Functional strong slicing conjecture (three variants) for log-concave functions

Determine the sharp upper bounds of the following isotropic constants for integrable log-concave functions f: ℝ^n → ℝ_+: (i) L_f = [max_x f(x) / ∫ f]^{1/n}·(det Cov(f))^{1/(2n)} is maximized by f_0(x) = exp(−∑_{i=1}^n x_i)·1_{[-1,+∞)^n}(x) with value 1; (ii) L̃_f = [ (∫ f)/f(0) ]^{1/n}·(det Cov(f))^{1/(2n)} is maximized by f_1(x) = exp(−∑_{i=1}^n |x_i| ); (iii) L̂_f = e^{−h(f)}·(∫ f)^{1/n}·(det Cov(f))^{1/(2n)} is maximized by f_0(x) with value 1/e.

Background

The authors introduce three natural definitions of an isotropic constant for log-concave functions, differing by the use of max f, f(0), or differential entropy h(f).

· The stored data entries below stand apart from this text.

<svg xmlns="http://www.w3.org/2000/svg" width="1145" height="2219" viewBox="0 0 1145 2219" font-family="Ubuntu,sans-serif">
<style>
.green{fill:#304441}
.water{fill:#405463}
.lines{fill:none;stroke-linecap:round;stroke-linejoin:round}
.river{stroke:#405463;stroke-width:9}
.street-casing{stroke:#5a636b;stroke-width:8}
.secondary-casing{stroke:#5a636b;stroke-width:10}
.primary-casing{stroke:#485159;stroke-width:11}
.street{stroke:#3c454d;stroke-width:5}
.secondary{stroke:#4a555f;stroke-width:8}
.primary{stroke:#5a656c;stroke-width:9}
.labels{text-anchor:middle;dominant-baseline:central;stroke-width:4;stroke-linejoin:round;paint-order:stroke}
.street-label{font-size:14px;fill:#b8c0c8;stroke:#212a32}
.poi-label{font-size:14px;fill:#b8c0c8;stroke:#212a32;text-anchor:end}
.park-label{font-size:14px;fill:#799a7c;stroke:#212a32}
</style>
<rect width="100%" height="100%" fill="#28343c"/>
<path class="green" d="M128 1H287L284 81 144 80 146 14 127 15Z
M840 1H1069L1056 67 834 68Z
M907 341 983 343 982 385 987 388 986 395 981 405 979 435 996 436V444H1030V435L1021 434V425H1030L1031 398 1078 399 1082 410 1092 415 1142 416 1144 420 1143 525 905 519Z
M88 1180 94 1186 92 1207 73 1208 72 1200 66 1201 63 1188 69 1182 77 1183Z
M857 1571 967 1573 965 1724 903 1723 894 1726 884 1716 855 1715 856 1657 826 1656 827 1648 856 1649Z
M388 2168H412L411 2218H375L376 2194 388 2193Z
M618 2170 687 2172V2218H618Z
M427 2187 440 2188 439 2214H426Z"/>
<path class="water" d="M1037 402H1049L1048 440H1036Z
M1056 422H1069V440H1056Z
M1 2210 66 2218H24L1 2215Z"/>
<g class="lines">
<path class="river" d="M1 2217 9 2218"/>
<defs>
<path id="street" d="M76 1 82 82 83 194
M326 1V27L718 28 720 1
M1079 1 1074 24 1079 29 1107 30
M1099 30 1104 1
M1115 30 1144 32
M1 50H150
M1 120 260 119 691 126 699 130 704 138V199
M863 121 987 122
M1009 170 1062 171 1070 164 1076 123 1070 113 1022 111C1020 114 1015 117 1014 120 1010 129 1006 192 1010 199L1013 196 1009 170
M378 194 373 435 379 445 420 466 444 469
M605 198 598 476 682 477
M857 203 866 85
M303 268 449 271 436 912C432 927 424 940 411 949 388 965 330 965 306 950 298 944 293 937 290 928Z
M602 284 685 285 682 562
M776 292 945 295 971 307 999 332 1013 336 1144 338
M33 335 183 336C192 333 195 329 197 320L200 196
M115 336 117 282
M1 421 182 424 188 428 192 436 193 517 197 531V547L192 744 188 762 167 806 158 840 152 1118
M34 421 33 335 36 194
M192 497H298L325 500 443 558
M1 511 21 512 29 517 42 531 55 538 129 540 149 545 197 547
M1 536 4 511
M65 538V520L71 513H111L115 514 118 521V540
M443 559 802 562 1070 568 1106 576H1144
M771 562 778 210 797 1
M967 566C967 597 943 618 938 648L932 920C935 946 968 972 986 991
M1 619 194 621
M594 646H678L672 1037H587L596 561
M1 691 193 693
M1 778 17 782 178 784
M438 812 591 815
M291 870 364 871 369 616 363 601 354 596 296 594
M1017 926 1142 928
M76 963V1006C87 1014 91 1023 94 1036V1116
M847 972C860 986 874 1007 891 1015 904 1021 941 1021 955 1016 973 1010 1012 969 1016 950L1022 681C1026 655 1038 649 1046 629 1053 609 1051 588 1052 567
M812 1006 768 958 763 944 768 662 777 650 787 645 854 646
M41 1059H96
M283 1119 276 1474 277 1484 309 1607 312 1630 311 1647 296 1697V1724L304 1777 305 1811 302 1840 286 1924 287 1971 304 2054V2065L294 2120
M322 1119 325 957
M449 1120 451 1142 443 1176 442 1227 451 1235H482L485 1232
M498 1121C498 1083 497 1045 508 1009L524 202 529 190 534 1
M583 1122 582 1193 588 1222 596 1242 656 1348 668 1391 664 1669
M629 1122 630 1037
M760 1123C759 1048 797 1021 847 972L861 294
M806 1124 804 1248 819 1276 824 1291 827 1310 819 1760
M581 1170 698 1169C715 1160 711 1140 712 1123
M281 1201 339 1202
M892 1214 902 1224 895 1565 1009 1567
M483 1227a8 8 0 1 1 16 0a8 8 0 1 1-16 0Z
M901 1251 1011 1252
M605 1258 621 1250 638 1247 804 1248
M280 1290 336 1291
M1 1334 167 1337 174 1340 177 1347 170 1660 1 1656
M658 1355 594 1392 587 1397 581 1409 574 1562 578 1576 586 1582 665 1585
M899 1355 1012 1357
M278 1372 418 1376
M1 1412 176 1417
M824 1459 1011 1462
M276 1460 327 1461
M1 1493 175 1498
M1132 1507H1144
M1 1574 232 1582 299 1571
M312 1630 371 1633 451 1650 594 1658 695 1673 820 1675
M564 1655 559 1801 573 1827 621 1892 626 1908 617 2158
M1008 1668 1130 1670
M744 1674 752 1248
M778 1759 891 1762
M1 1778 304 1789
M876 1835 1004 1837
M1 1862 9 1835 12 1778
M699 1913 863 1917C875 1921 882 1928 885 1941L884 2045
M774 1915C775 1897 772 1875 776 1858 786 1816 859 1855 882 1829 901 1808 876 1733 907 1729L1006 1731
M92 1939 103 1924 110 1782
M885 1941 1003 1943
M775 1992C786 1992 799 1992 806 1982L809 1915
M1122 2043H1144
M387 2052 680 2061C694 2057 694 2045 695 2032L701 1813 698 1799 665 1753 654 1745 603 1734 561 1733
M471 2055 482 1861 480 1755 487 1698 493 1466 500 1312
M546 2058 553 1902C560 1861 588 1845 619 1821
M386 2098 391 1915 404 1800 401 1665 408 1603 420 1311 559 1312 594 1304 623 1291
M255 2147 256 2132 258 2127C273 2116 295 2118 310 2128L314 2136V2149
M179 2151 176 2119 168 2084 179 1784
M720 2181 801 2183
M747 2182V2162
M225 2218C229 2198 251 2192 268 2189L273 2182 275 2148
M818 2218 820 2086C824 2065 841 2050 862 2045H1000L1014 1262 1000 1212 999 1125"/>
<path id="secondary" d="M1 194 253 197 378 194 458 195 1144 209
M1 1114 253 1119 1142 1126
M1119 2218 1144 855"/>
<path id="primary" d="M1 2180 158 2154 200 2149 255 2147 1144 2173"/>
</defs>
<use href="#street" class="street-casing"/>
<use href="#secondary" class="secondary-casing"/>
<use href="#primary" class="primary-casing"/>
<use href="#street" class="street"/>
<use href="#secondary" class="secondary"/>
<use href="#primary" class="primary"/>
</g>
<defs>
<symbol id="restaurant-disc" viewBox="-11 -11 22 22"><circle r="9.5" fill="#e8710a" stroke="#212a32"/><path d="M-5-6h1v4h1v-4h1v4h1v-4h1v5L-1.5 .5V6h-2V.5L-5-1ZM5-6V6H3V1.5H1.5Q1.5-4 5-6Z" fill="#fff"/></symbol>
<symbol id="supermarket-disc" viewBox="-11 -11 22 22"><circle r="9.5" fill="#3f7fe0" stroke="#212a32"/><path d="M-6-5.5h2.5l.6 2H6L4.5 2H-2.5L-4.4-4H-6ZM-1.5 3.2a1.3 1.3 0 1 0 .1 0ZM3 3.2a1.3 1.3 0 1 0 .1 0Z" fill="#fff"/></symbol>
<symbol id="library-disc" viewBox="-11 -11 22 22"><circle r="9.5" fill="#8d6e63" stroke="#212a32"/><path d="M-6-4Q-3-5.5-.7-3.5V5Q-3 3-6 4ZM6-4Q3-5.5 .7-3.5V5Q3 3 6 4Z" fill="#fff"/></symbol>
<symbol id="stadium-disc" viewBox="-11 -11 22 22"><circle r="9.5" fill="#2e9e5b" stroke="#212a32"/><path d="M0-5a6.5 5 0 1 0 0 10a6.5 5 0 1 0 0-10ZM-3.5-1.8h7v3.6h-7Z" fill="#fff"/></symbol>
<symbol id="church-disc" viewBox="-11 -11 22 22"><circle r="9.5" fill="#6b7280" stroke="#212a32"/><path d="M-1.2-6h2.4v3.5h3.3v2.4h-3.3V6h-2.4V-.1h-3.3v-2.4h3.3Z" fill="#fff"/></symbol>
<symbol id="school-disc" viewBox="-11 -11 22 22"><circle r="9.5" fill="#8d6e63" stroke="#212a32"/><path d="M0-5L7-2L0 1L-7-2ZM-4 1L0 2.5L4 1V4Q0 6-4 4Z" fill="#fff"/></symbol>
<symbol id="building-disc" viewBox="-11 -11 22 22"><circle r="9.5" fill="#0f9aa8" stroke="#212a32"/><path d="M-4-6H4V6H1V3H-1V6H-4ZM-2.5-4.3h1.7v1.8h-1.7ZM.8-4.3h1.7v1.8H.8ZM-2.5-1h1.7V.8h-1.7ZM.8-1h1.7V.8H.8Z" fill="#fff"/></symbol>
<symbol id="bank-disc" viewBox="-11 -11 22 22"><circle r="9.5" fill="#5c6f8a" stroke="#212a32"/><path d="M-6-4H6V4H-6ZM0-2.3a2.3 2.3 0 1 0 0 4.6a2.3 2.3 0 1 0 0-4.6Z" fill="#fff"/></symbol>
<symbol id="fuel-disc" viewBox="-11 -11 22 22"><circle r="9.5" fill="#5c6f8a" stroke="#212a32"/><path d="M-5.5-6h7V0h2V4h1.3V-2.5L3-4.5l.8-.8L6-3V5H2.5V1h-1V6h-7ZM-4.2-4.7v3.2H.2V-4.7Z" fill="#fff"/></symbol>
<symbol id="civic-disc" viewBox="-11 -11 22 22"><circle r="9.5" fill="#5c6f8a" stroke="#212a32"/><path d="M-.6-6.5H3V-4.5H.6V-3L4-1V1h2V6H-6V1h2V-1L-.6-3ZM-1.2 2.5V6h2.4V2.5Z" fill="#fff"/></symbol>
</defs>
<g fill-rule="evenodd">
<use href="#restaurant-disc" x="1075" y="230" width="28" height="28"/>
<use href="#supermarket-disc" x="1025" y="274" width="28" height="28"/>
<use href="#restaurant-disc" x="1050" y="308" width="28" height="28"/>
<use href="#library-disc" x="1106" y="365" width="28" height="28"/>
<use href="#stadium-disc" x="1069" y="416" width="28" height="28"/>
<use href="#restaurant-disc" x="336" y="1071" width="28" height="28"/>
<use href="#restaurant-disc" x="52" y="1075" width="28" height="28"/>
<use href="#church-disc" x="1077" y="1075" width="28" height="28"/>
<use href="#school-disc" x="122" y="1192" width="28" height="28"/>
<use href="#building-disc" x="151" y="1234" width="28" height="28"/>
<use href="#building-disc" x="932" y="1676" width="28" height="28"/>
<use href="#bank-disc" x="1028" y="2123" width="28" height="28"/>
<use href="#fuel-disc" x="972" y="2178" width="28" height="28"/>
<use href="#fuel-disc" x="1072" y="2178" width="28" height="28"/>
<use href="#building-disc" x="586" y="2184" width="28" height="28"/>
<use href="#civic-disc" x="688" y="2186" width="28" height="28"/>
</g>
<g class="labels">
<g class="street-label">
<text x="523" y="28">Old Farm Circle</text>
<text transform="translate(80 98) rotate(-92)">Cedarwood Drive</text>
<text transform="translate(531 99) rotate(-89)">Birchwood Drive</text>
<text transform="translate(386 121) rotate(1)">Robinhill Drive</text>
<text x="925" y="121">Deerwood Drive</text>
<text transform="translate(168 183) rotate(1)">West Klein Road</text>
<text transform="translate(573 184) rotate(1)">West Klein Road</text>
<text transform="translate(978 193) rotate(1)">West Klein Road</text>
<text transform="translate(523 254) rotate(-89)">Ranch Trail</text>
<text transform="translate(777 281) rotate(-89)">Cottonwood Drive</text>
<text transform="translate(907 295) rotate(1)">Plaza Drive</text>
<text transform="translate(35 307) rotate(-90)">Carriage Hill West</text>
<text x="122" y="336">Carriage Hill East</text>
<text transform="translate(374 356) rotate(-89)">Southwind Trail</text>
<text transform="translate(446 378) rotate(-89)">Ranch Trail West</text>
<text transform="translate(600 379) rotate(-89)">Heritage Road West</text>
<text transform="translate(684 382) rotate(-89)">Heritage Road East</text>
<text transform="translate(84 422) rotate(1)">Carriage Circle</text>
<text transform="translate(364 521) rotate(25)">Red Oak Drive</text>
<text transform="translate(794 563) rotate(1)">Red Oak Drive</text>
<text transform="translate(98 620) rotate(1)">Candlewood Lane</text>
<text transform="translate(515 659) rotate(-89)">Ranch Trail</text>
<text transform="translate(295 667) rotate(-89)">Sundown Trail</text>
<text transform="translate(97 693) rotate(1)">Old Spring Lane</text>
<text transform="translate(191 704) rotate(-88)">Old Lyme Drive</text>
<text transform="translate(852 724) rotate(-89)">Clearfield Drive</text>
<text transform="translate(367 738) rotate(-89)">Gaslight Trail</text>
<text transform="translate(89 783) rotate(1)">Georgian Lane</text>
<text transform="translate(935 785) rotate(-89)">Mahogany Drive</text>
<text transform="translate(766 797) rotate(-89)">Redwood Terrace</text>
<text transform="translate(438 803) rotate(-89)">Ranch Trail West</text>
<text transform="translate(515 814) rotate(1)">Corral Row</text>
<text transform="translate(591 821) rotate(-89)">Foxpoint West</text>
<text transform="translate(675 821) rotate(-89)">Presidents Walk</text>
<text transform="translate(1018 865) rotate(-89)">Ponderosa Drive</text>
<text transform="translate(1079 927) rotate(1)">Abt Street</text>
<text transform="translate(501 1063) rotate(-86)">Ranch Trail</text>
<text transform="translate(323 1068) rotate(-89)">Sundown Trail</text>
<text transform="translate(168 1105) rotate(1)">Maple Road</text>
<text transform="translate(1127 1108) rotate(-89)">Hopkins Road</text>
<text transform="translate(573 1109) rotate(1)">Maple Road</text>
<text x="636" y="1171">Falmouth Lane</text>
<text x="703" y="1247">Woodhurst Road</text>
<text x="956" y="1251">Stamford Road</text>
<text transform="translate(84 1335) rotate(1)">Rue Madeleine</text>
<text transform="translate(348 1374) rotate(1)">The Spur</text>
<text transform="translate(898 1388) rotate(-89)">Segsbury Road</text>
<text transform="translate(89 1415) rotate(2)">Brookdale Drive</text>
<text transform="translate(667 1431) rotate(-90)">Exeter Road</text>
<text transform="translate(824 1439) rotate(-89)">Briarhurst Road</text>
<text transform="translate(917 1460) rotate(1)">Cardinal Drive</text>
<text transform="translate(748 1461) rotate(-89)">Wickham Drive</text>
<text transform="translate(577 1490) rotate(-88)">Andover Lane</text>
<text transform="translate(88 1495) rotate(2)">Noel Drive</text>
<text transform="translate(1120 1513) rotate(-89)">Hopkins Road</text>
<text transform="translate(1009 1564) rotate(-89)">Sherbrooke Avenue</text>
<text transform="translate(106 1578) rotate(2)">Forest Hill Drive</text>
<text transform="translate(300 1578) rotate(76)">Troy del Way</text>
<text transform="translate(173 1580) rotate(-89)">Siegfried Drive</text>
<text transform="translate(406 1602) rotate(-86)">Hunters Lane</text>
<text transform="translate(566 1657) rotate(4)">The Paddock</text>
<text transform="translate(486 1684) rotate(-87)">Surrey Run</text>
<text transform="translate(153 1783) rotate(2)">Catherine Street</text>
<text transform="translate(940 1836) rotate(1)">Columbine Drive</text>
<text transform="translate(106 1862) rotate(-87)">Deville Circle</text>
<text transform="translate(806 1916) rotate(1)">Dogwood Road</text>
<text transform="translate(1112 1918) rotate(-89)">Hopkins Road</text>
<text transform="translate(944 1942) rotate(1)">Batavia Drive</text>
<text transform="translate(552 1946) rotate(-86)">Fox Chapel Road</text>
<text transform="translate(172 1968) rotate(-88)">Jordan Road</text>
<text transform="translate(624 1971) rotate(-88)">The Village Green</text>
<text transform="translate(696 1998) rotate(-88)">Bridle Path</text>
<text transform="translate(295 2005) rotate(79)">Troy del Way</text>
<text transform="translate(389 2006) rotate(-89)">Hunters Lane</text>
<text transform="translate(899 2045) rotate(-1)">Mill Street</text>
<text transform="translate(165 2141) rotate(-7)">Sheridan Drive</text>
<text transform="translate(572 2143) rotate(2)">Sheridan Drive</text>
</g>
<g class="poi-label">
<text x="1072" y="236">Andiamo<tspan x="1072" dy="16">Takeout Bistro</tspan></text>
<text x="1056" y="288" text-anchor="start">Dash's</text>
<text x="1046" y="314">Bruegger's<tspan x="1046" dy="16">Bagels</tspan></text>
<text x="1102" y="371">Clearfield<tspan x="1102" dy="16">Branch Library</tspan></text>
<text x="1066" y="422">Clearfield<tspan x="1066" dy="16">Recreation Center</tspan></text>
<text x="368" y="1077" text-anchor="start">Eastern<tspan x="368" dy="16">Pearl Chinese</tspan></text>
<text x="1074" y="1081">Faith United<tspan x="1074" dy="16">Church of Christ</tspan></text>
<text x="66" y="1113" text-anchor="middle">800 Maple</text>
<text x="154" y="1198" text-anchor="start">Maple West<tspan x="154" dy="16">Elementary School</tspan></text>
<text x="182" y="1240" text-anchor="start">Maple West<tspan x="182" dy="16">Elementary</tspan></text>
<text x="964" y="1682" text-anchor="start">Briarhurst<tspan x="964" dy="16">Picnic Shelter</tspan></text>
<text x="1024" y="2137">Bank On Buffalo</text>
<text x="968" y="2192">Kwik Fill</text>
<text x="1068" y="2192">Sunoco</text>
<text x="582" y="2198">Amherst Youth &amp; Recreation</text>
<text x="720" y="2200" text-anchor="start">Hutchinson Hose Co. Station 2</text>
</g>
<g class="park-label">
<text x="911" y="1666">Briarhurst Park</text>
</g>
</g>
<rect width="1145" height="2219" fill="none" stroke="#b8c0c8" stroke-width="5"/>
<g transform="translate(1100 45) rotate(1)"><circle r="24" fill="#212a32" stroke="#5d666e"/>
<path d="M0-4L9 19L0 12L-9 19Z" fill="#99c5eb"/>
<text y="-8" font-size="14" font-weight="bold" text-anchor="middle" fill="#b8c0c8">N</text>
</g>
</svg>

They conjecture the extremizers and maximal values for each, identifying specific candidate functions f_0 and f_1.

These functional strong slicing conjectures aim to mirror the geometric strong slicing conjectures and, in particular, the entropy-based version (iii) is pivotal for deriving functional Mahler’s conjecture via their main theorem.